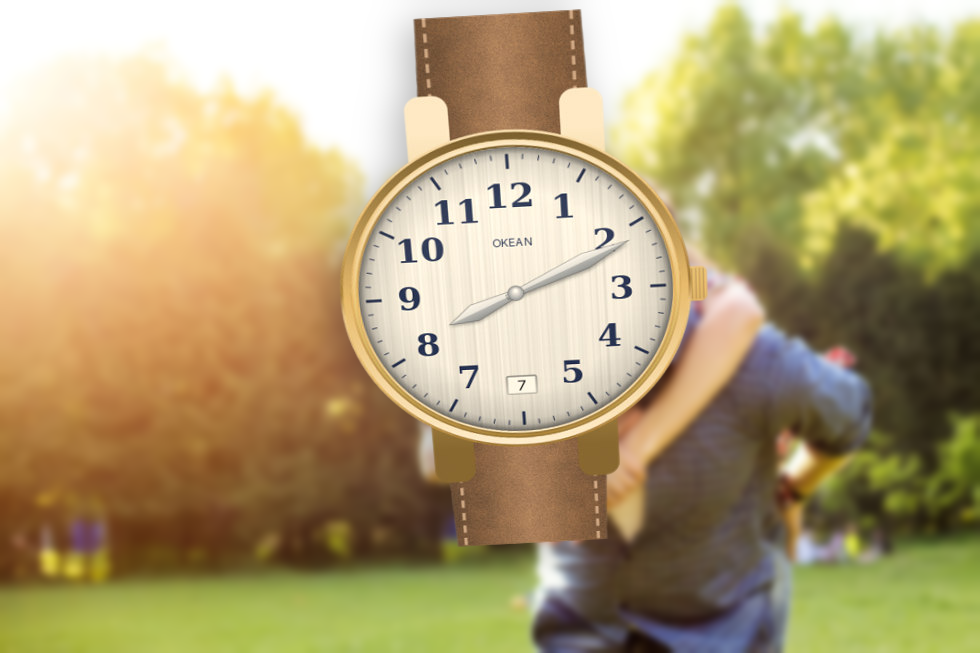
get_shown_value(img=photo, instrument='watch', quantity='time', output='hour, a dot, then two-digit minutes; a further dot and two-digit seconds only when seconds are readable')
8.11
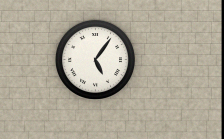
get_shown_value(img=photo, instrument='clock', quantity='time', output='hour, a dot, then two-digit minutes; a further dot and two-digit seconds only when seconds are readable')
5.06
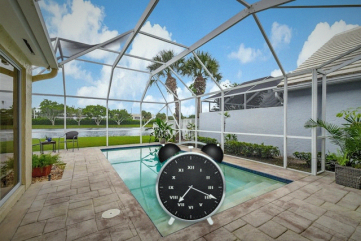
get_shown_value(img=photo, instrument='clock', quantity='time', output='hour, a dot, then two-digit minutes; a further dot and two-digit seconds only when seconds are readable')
7.19
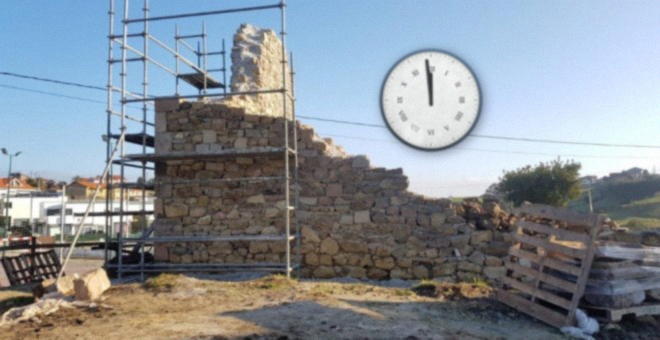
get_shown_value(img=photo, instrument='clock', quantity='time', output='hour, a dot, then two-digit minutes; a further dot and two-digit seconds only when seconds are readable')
11.59
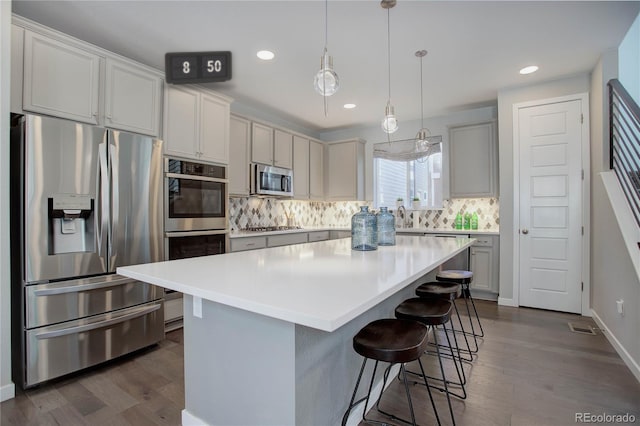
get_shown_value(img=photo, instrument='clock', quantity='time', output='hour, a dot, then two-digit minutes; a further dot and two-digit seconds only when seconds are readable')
8.50
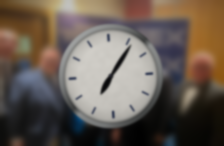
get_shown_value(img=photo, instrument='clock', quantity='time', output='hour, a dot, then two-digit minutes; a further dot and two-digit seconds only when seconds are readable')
7.06
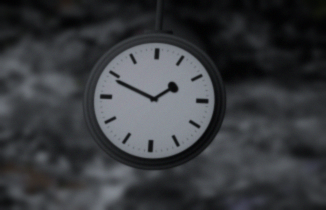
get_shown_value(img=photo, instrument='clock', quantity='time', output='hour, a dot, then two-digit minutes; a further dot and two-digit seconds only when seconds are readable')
1.49
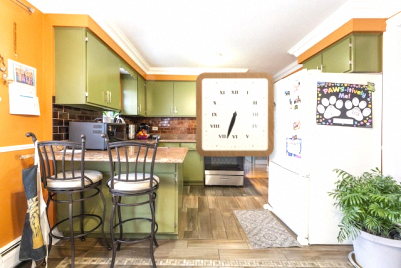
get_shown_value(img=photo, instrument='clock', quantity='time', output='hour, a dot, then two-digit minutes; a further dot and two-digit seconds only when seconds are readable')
6.33
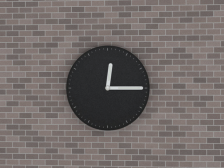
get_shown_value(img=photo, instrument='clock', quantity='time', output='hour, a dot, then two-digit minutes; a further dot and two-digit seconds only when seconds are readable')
12.15
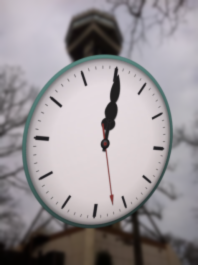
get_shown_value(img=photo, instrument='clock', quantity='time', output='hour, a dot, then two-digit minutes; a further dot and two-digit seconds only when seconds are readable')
12.00.27
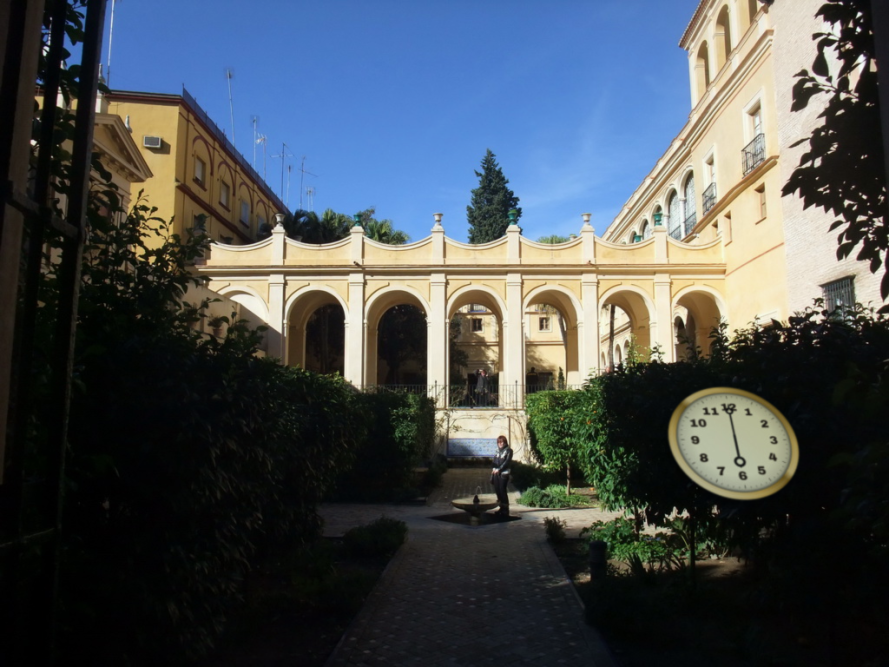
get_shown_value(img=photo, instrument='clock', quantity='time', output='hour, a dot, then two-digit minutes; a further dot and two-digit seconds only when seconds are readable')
6.00
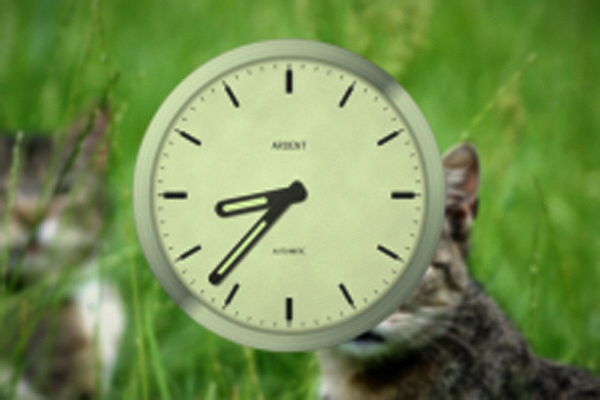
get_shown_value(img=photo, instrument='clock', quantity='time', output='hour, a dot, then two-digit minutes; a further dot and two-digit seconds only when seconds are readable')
8.37
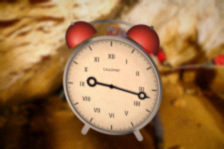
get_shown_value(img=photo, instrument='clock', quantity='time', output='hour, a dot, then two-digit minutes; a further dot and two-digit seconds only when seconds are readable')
9.17
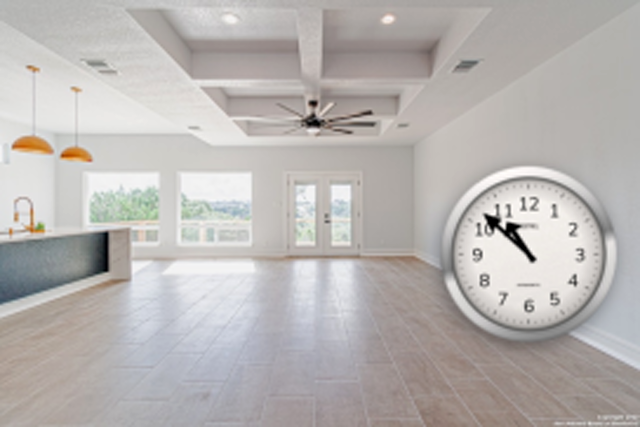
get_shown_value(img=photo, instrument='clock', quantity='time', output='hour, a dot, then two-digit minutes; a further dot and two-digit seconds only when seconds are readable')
10.52
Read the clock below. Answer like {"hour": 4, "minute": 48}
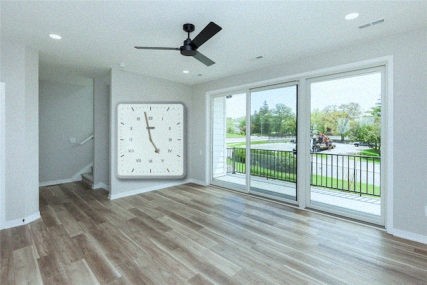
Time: {"hour": 4, "minute": 58}
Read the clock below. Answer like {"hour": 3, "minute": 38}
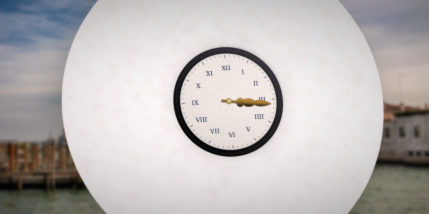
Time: {"hour": 3, "minute": 16}
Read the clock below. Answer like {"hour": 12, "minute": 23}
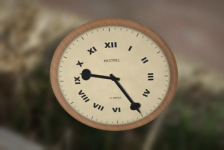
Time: {"hour": 9, "minute": 25}
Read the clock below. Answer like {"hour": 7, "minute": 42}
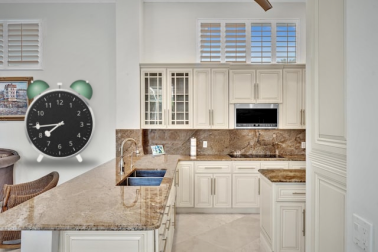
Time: {"hour": 7, "minute": 44}
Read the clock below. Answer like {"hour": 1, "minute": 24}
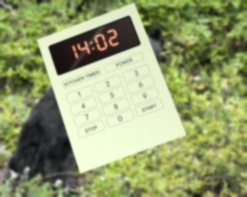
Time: {"hour": 14, "minute": 2}
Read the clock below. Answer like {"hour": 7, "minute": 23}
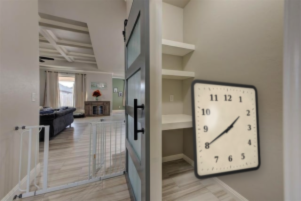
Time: {"hour": 1, "minute": 40}
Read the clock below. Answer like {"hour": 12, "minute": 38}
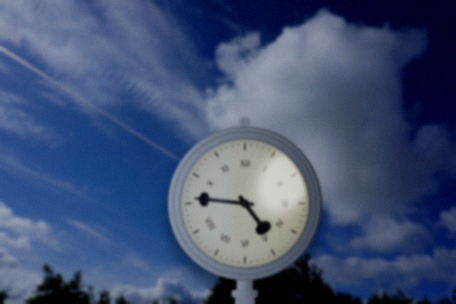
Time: {"hour": 4, "minute": 46}
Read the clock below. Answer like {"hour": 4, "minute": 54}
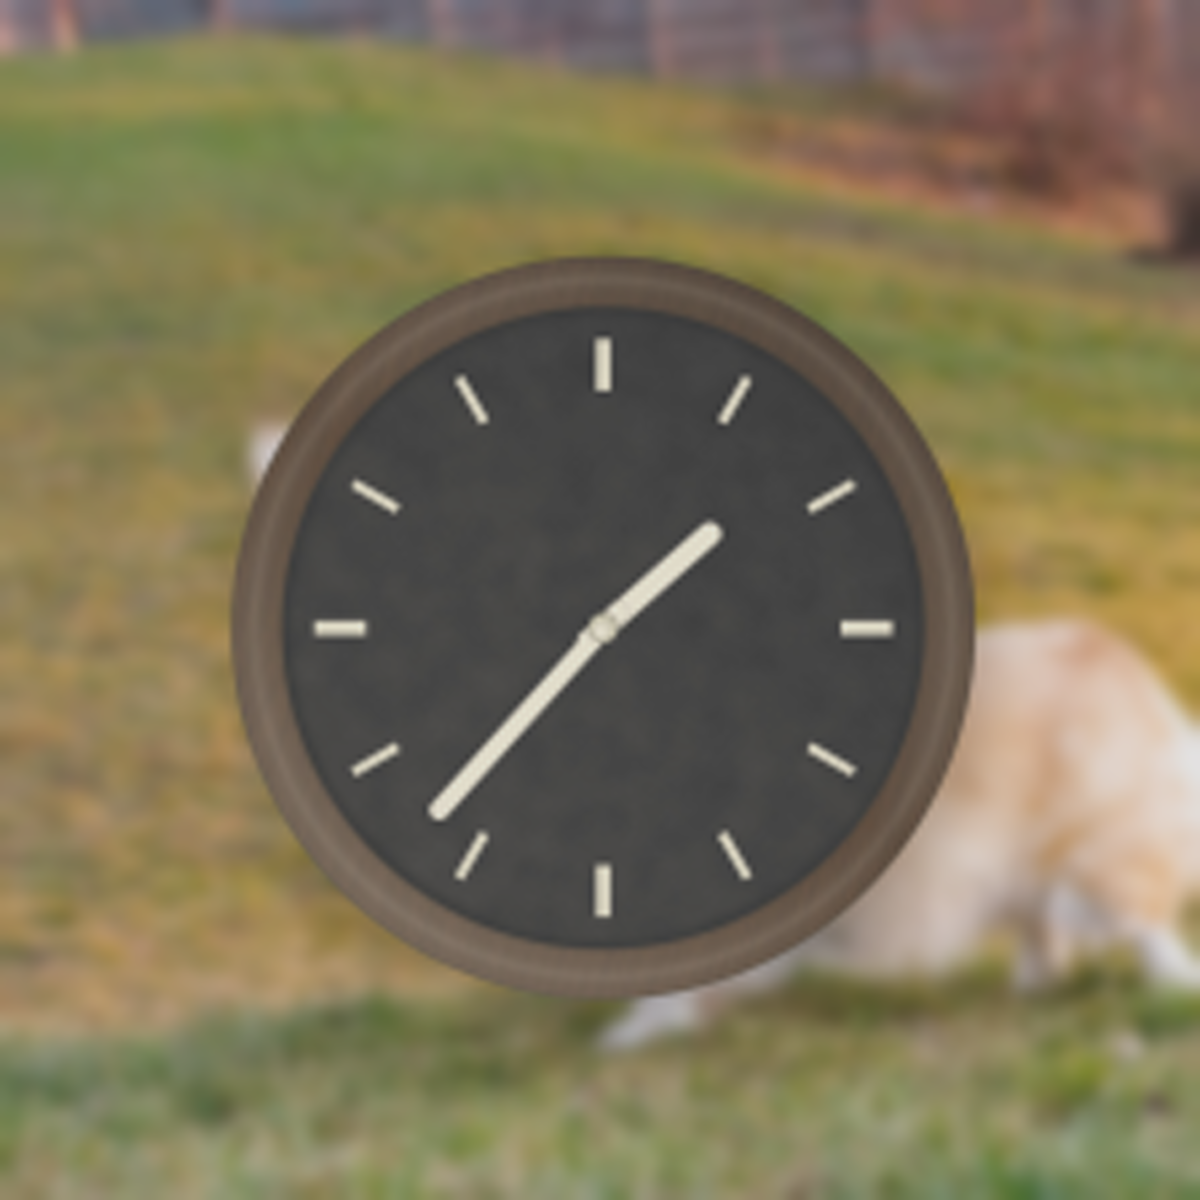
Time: {"hour": 1, "minute": 37}
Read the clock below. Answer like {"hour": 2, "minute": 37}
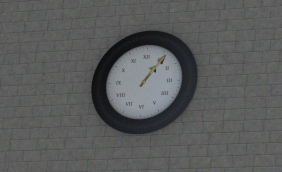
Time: {"hour": 1, "minute": 6}
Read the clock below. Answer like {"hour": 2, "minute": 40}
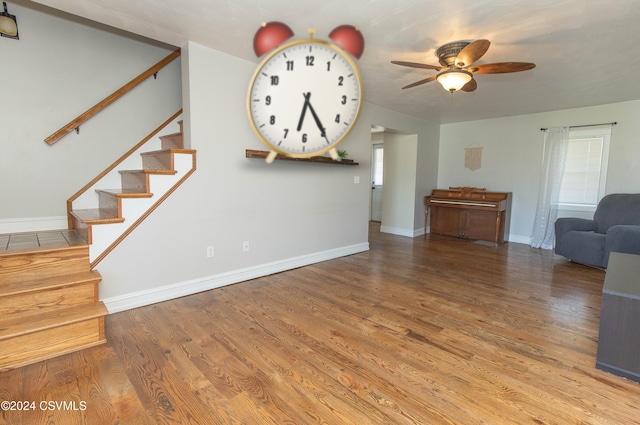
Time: {"hour": 6, "minute": 25}
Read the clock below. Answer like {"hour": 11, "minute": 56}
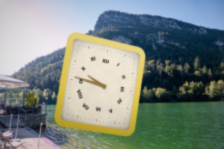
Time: {"hour": 9, "minute": 46}
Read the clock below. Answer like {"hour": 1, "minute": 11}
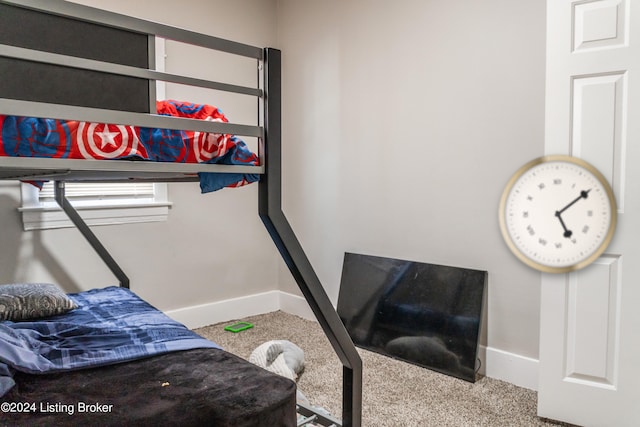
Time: {"hour": 5, "minute": 9}
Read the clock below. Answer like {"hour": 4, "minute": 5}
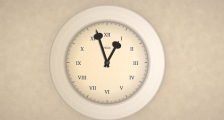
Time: {"hour": 12, "minute": 57}
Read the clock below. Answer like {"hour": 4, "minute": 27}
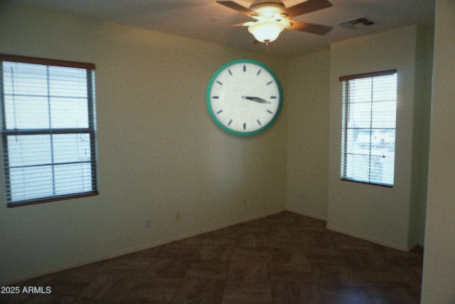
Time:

============

Work to be completed: Return every line from the entries above that contains the word "watch", unchanged and in its original order.

Written answer:
get_shown_value(img=photo, instrument='watch', quantity='time', output='hour, a dot, then two-digit minutes; a further dot and two-digit seconds only when seconds are readable')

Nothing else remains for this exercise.